In the 2004-2007 timeframe, the company I worked for hired software engineers via a staffing company for three-month contracts. We interviewed the candidates with the intention of making a full-time hire. As the contract term approached, the management team did a 360 review, the decided to offer a full-time position or just not-renew the contract. This had some downsides, but overall I found it to be better that alternate approaches I've tried before or since. It stopped being viable once software engineering became a sellers market.

I am tired of being offered $120k for a 3month contract without things like parking, vacation, and health benefits. I am lucky to be employed full time currently. I always ignore recruiter calls of that kind because what it really means is $30k for 3 months, which creates a "mercenary" job environment out of what should really be a more full time/stable developer job environment. I can do that by marketing my own skills. Employers need to end the short-term hiring practices, they're artificially boosting the economic outlook and creating shoddy work that is a piecemeal result of several developers that work on DEV projects temporarily.

> Which of those 5 do I give the short term contract gig to? So you're back to the same problem.

Ideally, all of them. It's not hard to find a couple one-off tasks that you'd like to see done in a day. Or could could proceed sequentially until you find one whose work you like.


Nobody said you needed to give contract work to everyone and their dog, or that it was specifically a great idea if you get a million applications (proverbially or literally).

If it's clearly not a good fit then this wouldn't be offered. If you are doubting then this could be a good way to make a decision with the most information you could possibly have, low risk for the company, the applicant gets paid when they might otherwise be between jobs... there are the caveats mentioned in sibling threads, but in some cases, yeah I can see this being a good idea.

We recently rejected someone and I still think that was the right decision, but there is still a chance it wasn't. I wouldn't have minded giving them some contract work to find out if they were competent and just terrible at showing it in an interview. I didn't realise this was even an option. Though in this case it probably wouldn't have worked out due to them currently having a job.


Unless I'm currently unemployed, if someone asked me to do this I would politely say, "thank you, but no thank you." It has been my experience that there are oodles of development and operations jobs out there and not enough candidates to fill the positions. As a prospective employee, if I have multiple companies interested in hiring me, I'm not going to take days off of work in the off-chance that I might get an offer from you. And giving that time up for free is a non-starter. At least pay me a market-rate contracting fee.

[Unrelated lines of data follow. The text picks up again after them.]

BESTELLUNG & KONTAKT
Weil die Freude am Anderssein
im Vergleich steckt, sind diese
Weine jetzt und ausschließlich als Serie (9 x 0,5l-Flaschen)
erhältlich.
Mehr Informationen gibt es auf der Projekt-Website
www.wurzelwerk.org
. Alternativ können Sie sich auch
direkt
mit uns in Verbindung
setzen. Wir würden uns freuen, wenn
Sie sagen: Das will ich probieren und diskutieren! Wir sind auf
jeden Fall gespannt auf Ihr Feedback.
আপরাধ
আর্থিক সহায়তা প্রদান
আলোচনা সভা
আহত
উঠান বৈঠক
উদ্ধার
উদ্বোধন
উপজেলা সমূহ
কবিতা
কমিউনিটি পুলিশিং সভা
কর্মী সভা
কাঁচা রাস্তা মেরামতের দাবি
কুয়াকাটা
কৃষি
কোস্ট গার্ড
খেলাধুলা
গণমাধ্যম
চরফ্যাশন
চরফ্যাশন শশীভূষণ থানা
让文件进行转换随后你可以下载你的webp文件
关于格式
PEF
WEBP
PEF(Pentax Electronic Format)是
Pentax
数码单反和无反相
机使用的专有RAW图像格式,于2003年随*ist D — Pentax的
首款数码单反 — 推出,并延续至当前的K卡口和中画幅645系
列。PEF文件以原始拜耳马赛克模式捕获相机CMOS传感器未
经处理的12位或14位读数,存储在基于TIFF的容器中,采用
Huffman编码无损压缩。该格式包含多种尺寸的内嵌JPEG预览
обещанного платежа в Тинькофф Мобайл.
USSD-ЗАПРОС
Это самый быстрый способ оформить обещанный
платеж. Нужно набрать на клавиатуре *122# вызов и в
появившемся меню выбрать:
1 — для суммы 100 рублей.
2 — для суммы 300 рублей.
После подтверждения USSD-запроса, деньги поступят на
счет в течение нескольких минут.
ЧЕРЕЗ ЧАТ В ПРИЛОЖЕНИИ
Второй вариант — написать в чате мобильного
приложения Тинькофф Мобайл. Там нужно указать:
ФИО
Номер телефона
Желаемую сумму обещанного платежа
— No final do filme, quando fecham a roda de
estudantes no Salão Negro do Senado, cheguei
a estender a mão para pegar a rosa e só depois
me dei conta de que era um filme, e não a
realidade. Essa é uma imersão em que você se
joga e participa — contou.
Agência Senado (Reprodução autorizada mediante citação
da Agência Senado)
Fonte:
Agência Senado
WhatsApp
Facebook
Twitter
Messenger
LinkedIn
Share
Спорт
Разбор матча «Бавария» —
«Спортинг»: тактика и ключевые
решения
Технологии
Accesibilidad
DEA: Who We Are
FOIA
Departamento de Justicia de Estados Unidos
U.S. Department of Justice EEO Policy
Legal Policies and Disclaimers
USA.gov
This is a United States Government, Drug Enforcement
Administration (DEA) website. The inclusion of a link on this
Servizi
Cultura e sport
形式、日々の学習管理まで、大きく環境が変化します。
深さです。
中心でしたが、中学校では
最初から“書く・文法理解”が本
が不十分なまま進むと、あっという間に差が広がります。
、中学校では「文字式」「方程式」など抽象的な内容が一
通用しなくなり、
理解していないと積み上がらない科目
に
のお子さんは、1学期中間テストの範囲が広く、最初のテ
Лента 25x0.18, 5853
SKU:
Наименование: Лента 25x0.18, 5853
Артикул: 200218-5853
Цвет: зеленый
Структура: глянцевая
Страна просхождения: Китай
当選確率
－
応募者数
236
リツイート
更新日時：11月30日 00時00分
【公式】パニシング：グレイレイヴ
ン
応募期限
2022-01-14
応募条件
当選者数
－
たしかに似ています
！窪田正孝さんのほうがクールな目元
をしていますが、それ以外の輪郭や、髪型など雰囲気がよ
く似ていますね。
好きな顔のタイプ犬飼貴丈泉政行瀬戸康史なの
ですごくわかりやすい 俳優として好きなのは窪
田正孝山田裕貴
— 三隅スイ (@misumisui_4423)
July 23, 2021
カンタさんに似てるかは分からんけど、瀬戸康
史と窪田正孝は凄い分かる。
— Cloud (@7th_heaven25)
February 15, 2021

I keep hearing this advice repeated. Maybe I live in Crazytown, but I doubt it's realistic at any scale and likely self-selects for young, inexperienced, or presently unemployed candidates.


It doesn't have to be for free. I know someone who would "hire" potential candidates for a 2-week contract, and based their skill on the code they write during that time. If the candidate doesn't end up getting hired afterwards, he still gets paid for his time. It's a win-win.

It doesn't have to be immediate, but most high quality workers will not be interested in anything that requires them to spend a period of time without a full-time job. So whatever contract work you give them will have to be small enough that they can do it while still working a full-time job, or you will miss out on most of the high quality people.

I think that's why a lot of companies are now doing contract-to-hire. First they let the contracting agency do the pre-screening, and if the employee doesn't work out the contract just doesn't get renewed.

Only problem is for the employee -- it is difficult during the contract phase, if they don't get any feedback if they will be converted to an FTE, and the lack of benefits. So for the hiring company, they will no be able to steal away any good developers who are currently fully employed.